* _Text passage_:
--- start ---

On 23-07-19, 12:27, Rafael J. Wysocki wrote:
On Tue, Jul 23, 2019 at 11:15 AM Viresh Kumar viresh.kumar@linaro.org wrote:
Though there is one difference between intel_cpufreq and acpi_cpufreq,
intel_cpufreq has fast_switch_possible=true and so it uses slightly
different path in schedutil. I tried to look from that perspective as
well but couldn't find anything wrong.
acpi-cpufreq should use fast switching on the Doug's system too.
Ah okay.
If you still find intel_cpufreq to be broken, even with this patch,
please set fast_switch_possible=false instead of true in
__intel_pstate_cpu_init() and try tests again. That shall make it very
much similar to acpi-cpufreq driver.
I wonder if this helps. Even so, we want fast switching to be used by
intel_cpufreq.
With both using fast switching it shouldn't make any difference.

--- end ---

* _Prompt A_: Reproduce the cpufreq message in full, word for word.
The records have no connection to the cpufreq message.

* _Material to process_:
--- start ---

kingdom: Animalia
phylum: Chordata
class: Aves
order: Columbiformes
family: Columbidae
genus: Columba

--- end ---
--- start ---

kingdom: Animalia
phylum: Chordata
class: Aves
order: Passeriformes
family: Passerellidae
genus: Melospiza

--- end ---
--- start ---

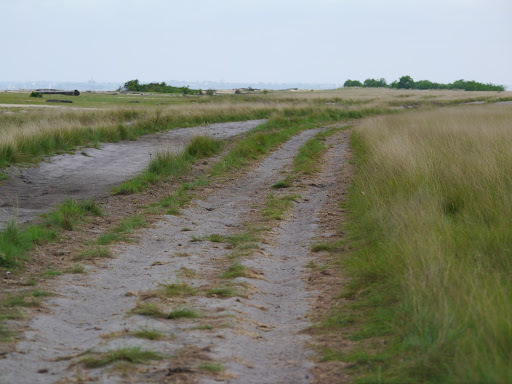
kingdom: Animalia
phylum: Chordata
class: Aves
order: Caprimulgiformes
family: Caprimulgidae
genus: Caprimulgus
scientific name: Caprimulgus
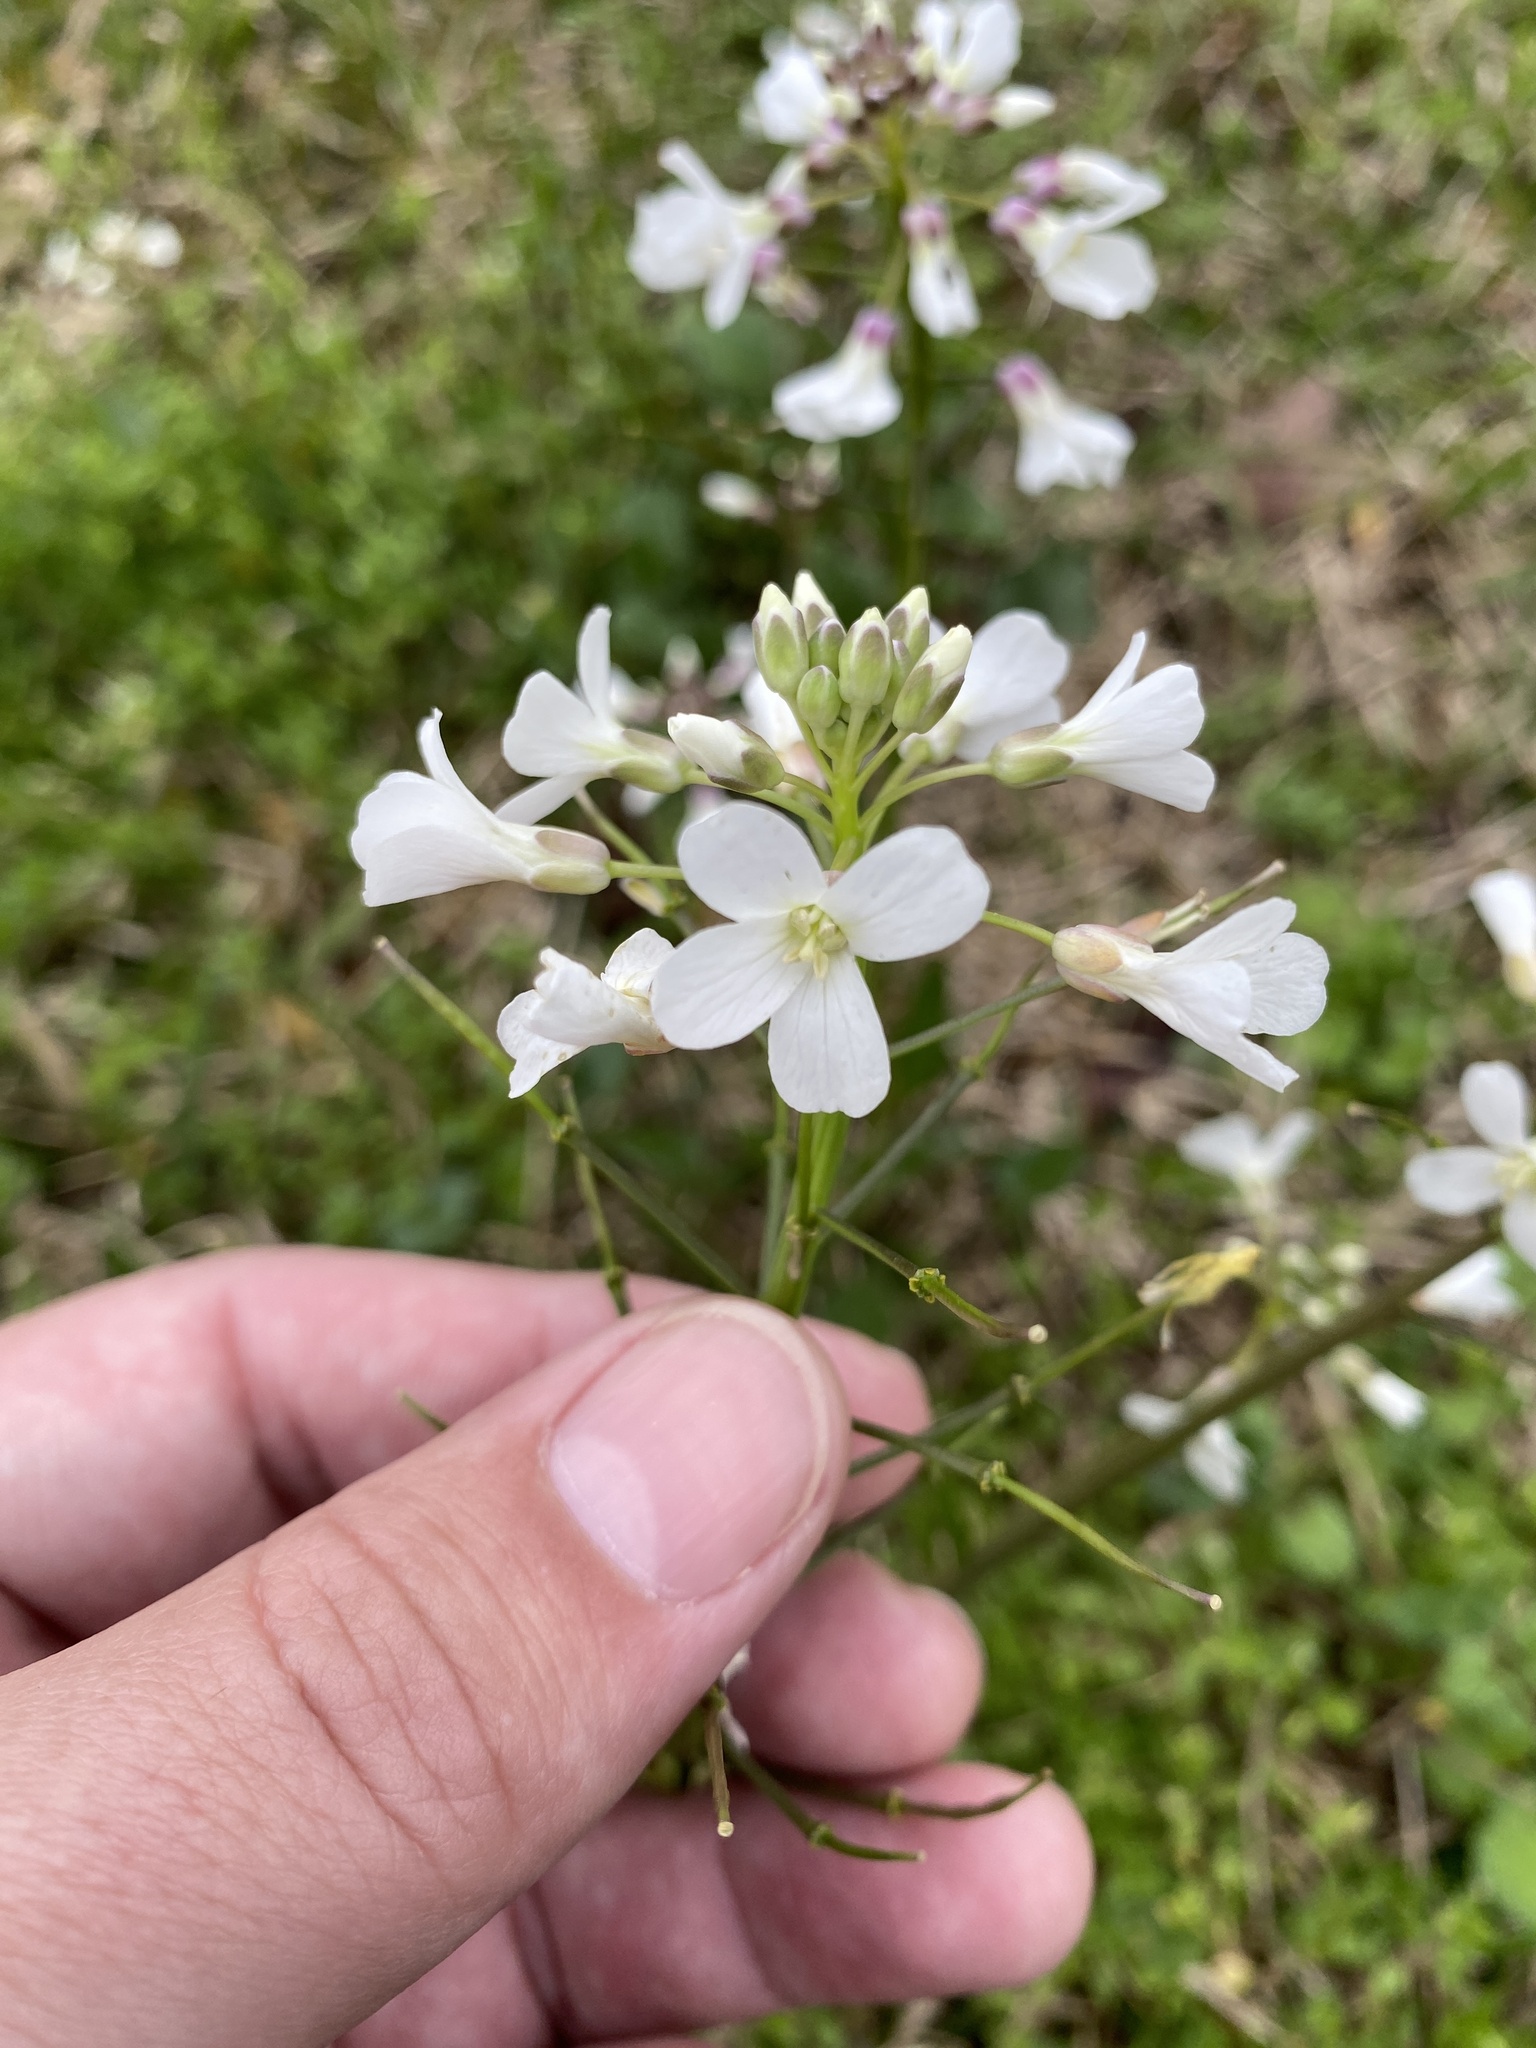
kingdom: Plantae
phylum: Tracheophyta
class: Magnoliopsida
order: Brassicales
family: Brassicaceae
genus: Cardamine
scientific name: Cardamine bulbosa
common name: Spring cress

--- end ---

* _Prompt B_: In the records, copy out the lines from the line with "scientific name: Caprimulgus" up to and including the line with "common name: Spring cress". Leave the pictures out.

* _Worked solution A_:
On 23-07-19, 12:27, Rafael J. Wysocki wrote:
On Tue, Jul 23, 2019 at 11:15 AM Viresh Kumar viresh.kumar@linaro.org wrote:
Though there is one difference between intel_cpufreq and acpi_cpufreq,
intel_cpufreq has fast_switch_possible=true and so it uses slightly
different path in schedutil. I tried to look from that perspective as
well but couldn't find anything wrong.
acpi-cpufreq should use fast switching on the Doug's system too.
Ah okay.
If you still find intel_cpufreq to be broken, even with this patch,
please set fast_switch_possible=false instead of true in
__intel_pstate_cpu_init() and try tests again. That shall make it very
much similar to acpi-cpufreq driver.
I wonder if this helps. Even so, we want fast switching to be used by
intel_cpufreq.
With both using fast switching it shouldn't make any difference.

* _Worked solution B_:
scientific name: Caprimulgus
kingdom: Plantae
phylum: Tracheophyta
class: Magnoliopsida
order: Brassicales
family: Brassicaceae
genus: Cardamine
scientific name: Cardamine bulbosa
common name: Spring cress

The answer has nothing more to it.